I have no real point of reference here, other than what few specs are provided for each product. But I'm curious about actual performance and/or any benefit of one cable over the other:
The standard cable that comes with the Mangird Tea IEMs [8-core OCC]
Drop's 2-Pin IEM premium cable [premium 0.3 ohm braided copper]

I purchased the Mangird Tea IEMs first, and to me it looked like it came with a pretty decent cable. Much beefier than any of the other (cheap-o) IEMs that I have used before, even bulkier (with more braids) than what came with my Auclair custom IEMs.
But as I skimmed through some commentary here and there, I was reading that the Mangird cable was 'crap,' or that it was 'cheap and should be replaced.' So with that I decided that I would try the first step with an affordable upgrade to the Drop premium copper cable. Now that I have received the Drop cable, it would appear to me that the Mangird cable is still more substantial, but I have no idea about how to judge the comparison of materials, which I'm sure is what makes ALL the difference.
So my question is:
Can anyone provide more information about what the specs mean
or how they would compare performance wise?
When I first swapped the cables I thought that I was actually a little less high end through the Drop cable, but it's tough to compare with my untrained ears, and no equipment.

Aug 14, 2021
I own the Mangird Tea as well as many other IEM's. Some things that I've learned over the years:
  1. When you get a new IEM, live with the stock cable for a while. Trust that the product was tuned with the cable supplied.
  2. I generally prefer a single crystal, pure copper cable as they tend to offer a warmer presentation that a lot of IEM's benefit from. This is not the case with the Mangird Tea as it's already on the warm side of neutral. It works better with a silver or silver coated copper wire which gives more energy to the treble.
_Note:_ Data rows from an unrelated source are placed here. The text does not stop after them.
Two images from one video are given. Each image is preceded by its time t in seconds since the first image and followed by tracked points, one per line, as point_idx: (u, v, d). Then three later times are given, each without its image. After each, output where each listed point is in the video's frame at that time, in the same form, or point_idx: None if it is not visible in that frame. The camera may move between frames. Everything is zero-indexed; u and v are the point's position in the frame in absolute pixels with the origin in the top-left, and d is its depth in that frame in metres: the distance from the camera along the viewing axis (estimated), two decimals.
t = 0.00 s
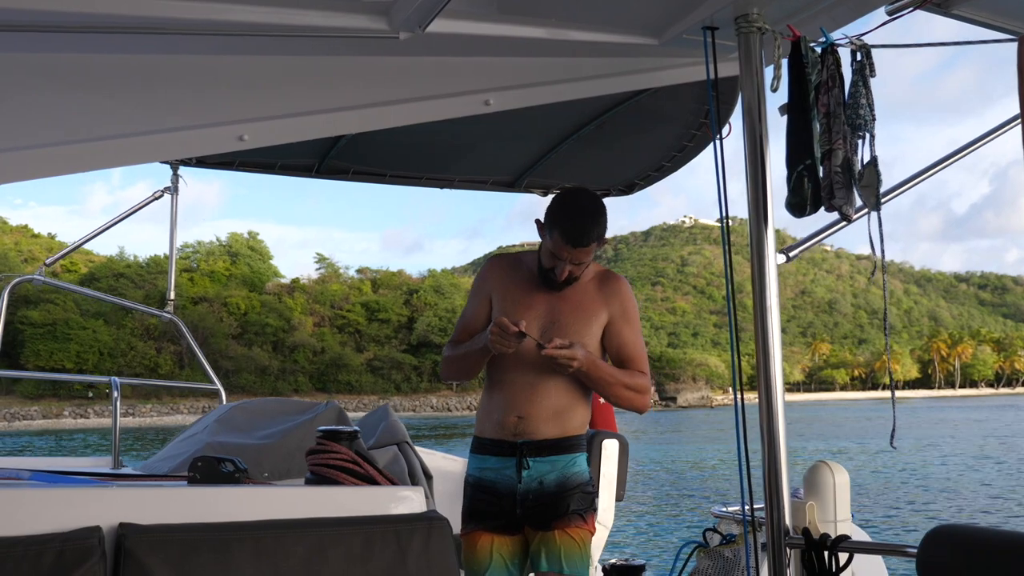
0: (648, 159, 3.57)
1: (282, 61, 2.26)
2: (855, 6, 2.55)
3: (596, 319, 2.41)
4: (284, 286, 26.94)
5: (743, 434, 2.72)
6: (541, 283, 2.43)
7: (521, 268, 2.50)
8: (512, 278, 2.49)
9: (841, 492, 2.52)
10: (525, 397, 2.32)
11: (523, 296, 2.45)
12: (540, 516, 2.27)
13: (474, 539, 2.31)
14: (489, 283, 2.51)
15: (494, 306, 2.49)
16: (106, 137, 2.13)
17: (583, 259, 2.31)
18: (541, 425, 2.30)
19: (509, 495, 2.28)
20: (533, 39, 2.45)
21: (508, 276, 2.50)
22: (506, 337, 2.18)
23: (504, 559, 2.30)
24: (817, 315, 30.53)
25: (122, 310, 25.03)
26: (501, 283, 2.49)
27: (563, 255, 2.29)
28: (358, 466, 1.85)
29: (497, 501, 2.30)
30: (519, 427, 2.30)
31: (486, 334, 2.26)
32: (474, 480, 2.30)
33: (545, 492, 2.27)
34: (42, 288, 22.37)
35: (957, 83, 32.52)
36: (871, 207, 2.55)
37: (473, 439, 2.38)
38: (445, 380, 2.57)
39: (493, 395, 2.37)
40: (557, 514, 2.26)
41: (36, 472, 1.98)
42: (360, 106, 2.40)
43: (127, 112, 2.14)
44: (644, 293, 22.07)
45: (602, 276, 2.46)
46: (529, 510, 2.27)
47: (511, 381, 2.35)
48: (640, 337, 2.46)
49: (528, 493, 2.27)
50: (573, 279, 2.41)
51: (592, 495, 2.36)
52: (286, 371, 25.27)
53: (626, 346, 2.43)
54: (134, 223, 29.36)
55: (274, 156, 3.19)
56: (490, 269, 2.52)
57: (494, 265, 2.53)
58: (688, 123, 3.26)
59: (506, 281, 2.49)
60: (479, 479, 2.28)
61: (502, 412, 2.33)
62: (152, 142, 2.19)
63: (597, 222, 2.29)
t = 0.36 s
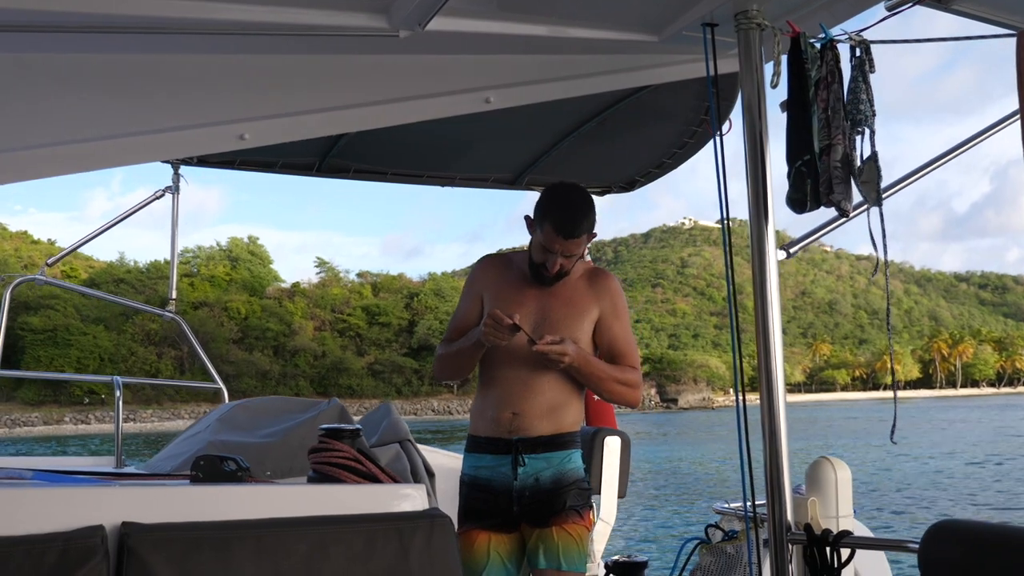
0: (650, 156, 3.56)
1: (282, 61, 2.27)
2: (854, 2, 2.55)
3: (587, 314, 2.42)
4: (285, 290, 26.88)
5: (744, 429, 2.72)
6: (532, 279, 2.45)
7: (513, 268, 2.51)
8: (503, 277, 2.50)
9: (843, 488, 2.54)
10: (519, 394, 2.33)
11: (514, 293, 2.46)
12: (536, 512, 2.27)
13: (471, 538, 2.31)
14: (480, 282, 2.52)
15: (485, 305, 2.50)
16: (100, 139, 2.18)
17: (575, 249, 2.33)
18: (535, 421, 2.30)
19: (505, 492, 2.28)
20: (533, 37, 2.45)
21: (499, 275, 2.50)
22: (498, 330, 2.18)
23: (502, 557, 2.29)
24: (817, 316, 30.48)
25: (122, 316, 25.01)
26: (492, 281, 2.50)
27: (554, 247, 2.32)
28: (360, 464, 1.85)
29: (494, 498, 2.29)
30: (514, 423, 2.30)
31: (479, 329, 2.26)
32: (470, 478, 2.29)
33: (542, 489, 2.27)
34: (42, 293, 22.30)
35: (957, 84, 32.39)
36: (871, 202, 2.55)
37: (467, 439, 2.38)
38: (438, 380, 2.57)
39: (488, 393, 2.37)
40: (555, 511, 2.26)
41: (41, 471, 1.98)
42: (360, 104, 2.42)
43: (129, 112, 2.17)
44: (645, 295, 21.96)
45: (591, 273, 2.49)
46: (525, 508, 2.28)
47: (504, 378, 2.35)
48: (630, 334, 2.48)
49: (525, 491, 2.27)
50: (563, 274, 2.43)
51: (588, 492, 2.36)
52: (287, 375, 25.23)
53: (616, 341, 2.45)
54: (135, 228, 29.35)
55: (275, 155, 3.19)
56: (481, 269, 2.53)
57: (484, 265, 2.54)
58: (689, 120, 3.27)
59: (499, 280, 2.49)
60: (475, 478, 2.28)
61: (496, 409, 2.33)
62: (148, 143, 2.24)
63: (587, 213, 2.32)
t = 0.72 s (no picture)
0: (655, 157, 3.56)
1: (287, 62, 2.27)
2: (860, 3, 2.55)
3: (587, 315, 2.43)
4: (288, 294, 26.94)
5: (750, 432, 2.71)
6: (531, 280, 2.45)
7: (513, 268, 2.51)
8: (504, 278, 2.50)
9: (847, 489, 2.53)
10: (521, 395, 2.32)
11: (514, 293, 2.46)
12: (539, 512, 2.27)
13: (473, 540, 2.31)
14: (481, 282, 2.52)
15: (486, 306, 2.50)
16: (104, 139, 2.18)
17: (577, 246, 2.34)
18: (536, 423, 2.30)
19: (508, 493, 2.28)
20: (538, 37, 2.45)
21: (500, 277, 2.51)
22: (499, 331, 2.18)
23: (504, 559, 2.29)
24: (820, 319, 30.24)
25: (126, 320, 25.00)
26: (493, 284, 2.50)
27: (555, 245, 2.33)
28: (365, 465, 1.85)
29: (496, 499, 2.30)
30: (516, 424, 2.30)
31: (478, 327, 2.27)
32: (472, 480, 2.29)
33: (544, 490, 2.27)
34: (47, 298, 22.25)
35: (962, 85, 32.28)
36: (879, 202, 2.55)
37: (469, 441, 2.38)
38: (439, 383, 2.57)
39: (489, 394, 2.37)
40: (557, 511, 2.26)
41: (45, 472, 1.98)
42: (366, 105, 2.43)
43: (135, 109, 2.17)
44: (648, 297, 21.89)
45: (591, 275, 2.49)
46: (528, 509, 2.27)
47: (505, 379, 2.35)
48: (630, 334, 2.48)
49: (528, 491, 2.27)
50: (563, 274, 2.43)
51: (590, 493, 2.36)
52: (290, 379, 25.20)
53: (616, 341, 2.45)
54: (138, 233, 29.33)
55: (279, 155, 3.20)
56: (482, 271, 2.53)
57: (485, 268, 2.54)
58: (694, 121, 3.27)
59: (498, 281, 2.49)
60: (478, 480, 2.28)
61: (498, 410, 2.33)
62: (154, 143, 2.24)
63: (589, 209, 2.34)
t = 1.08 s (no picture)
0: (654, 158, 3.56)
1: (283, 64, 2.27)
2: (859, 6, 2.55)
3: (590, 318, 2.42)
4: (288, 298, 26.97)
5: (750, 434, 2.70)
6: (533, 283, 2.45)
7: (513, 271, 2.50)
8: (504, 282, 2.49)
9: (846, 491, 2.53)
10: (524, 398, 2.32)
11: (515, 297, 2.45)
12: (544, 516, 2.26)
13: (476, 544, 2.30)
14: (482, 286, 2.52)
15: (487, 311, 2.49)
16: (101, 142, 2.19)
17: (577, 247, 2.33)
18: (541, 427, 2.30)
19: (512, 497, 2.28)
20: (537, 39, 2.45)
21: (501, 280, 2.50)
22: (501, 337, 2.17)
23: (507, 562, 2.28)
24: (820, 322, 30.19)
25: (125, 324, 25.05)
26: (493, 288, 2.50)
27: (555, 247, 2.33)
28: (364, 468, 1.84)
29: (500, 504, 2.29)
30: (521, 428, 2.30)
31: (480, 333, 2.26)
32: (476, 484, 2.29)
33: (549, 494, 2.27)
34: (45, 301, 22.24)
35: (961, 88, 32.40)
36: (876, 205, 2.56)
37: (473, 446, 2.37)
38: (441, 388, 2.56)
39: (493, 399, 2.36)
40: (562, 515, 2.26)
41: (43, 474, 1.97)
42: (364, 106, 2.42)
43: (138, 112, 2.18)
44: (648, 301, 21.90)
45: (592, 277, 2.48)
46: (532, 513, 2.27)
47: (509, 384, 2.34)
48: (632, 335, 2.48)
49: (532, 496, 2.27)
50: (564, 276, 2.43)
51: (595, 497, 2.36)
52: (290, 383, 25.19)
53: (619, 344, 2.45)
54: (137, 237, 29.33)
55: (278, 158, 3.19)
56: (482, 275, 2.52)
57: (485, 272, 2.54)
58: (693, 124, 3.26)
59: (499, 285, 2.49)
60: (482, 484, 2.28)
61: (502, 414, 2.33)
62: (154, 145, 2.24)
63: (589, 211, 2.34)
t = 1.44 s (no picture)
0: (653, 157, 3.56)
1: (281, 61, 2.26)
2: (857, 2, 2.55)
3: (591, 314, 2.42)
4: (287, 295, 26.99)
5: (749, 434, 2.71)
6: (533, 279, 2.45)
7: (512, 268, 2.50)
8: (503, 279, 2.49)
9: (845, 489, 2.53)
10: (526, 396, 2.32)
11: (515, 295, 2.45)
12: (547, 515, 2.26)
13: (477, 545, 2.30)
14: (481, 284, 2.51)
15: (486, 309, 2.49)
16: (95, 141, 2.16)
17: (575, 241, 2.33)
18: (544, 426, 2.30)
19: (515, 497, 2.28)
20: (536, 37, 2.45)
21: (500, 277, 2.50)
22: (501, 335, 2.17)
23: (508, 563, 2.28)
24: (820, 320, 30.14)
25: (125, 321, 25.06)
26: (492, 285, 2.49)
27: (553, 241, 2.33)
28: (363, 467, 1.84)
29: (503, 504, 2.29)
30: (524, 428, 2.30)
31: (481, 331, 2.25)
32: (477, 485, 2.28)
33: (552, 493, 2.27)
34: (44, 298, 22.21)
35: (962, 85, 32.27)
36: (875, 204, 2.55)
37: (475, 446, 2.36)
38: (441, 387, 2.56)
39: (494, 397, 2.36)
40: (566, 513, 2.27)
41: (41, 473, 1.97)
42: (364, 104, 2.42)
43: (138, 111, 2.17)
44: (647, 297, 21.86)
45: (592, 273, 2.48)
46: (536, 513, 2.27)
47: (511, 381, 2.34)
48: (633, 331, 2.48)
49: (535, 495, 2.27)
50: (563, 272, 2.42)
51: (597, 496, 2.36)
52: (290, 379, 25.18)
53: (620, 339, 2.45)
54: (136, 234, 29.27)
55: (277, 156, 3.19)
56: (481, 273, 2.52)
57: (484, 269, 2.53)
58: (692, 121, 3.27)
59: (498, 282, 2.49)
60: (484, 485, 2.27)
61: (505, 413, 2.32)
62: (152, 144, 2.24)
63: (587, 206, 2.34)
The stock cable is going to work better than the Drop cable & you got exactly the result I would've expected!
  3. There is no consistent correlation between price & cable quality.
So my recommendation would be to leave the stock cable on the Mangird Tea alone. The only issue I have with it is from a comfort level as it doesn't wrap comfortably over my ears. It is not a crap cable & performs admirably.
MaverickAHYes! Short version: I agree with MaverickAH, and often third party cables come down to side grades or downgrades, and only rarely are upgrades (unless you’re looking for something specific and willing to spend for it). A cable is a “subtractive” feature… they don’t enhance a headphone, mostly there’s the pure response of the driver + voice coils (like on an engineer’s test bench, where you can’t really use a headphone), and then how much of that you lose by adding an extension (the headphone cable). EMI Shielding, geometry of how the wire strands are arranged, capacitance, inductance, and resistance. I’m still learning, but from what I’ve read, reducing inductance increases capacitance, and vice versa, so ideally you would want those two factors to be equaled out, so lowering resistance becomes the key to preserving the signal waveform. Shielding prevents interference, and geometry has an effect that I still have yet to learn (but hey, it sure looks pretty, right?). Higher consumer cost isn’t a guarantee of quality (many factors go into the final cost of a product, not just sound quality), but often a cable won’t be an upgrade over stock unless it’s cost have been substantially “upgraded” over a replacement stock cable. I agree with Maverick… the engineers who work on the acoustic and electrical systems usually take careful consideration to balance cost, ergonomics (flexibility, weight, touch), durability/longevity, and signal preservation into account when they design their package. A fat cable may have really good acoustic properties, but nobody wants a $700 cable for a $100 in-ear. A copper wire hangar (who has hangars made of nice copper??) would be very thick gauge, but unshielded and way too stiff and heavy to use comfortably with any headphones.
in my experience as long as the cable isn't complete crap (picking up noise/static from things touching it) there isn't a noticeable difference usually so it's more of if you want lighter/comfort vs durability
Jul 18, 2021
I have found the only difference a cable makes is to the feel and usability, i.e. does it tangle, maintain kinks or have strong joints at the plugs. Most cables don't make a scrap of difference to the sound output (that you can hear anyway). I figure a good cable is one that doesn't end up in a 'birds nest' when removing from the carry case. I use DUNU DUW02 cables if possible for this very reason, and they have interchangeable plugs for balanced use.
Jul 16, 2021
In my opinion, it doesn't matter what the specs say. It is only numbers. The only thing that matters is which of the cables sounds better to you. Which one do you enjoy better listening to.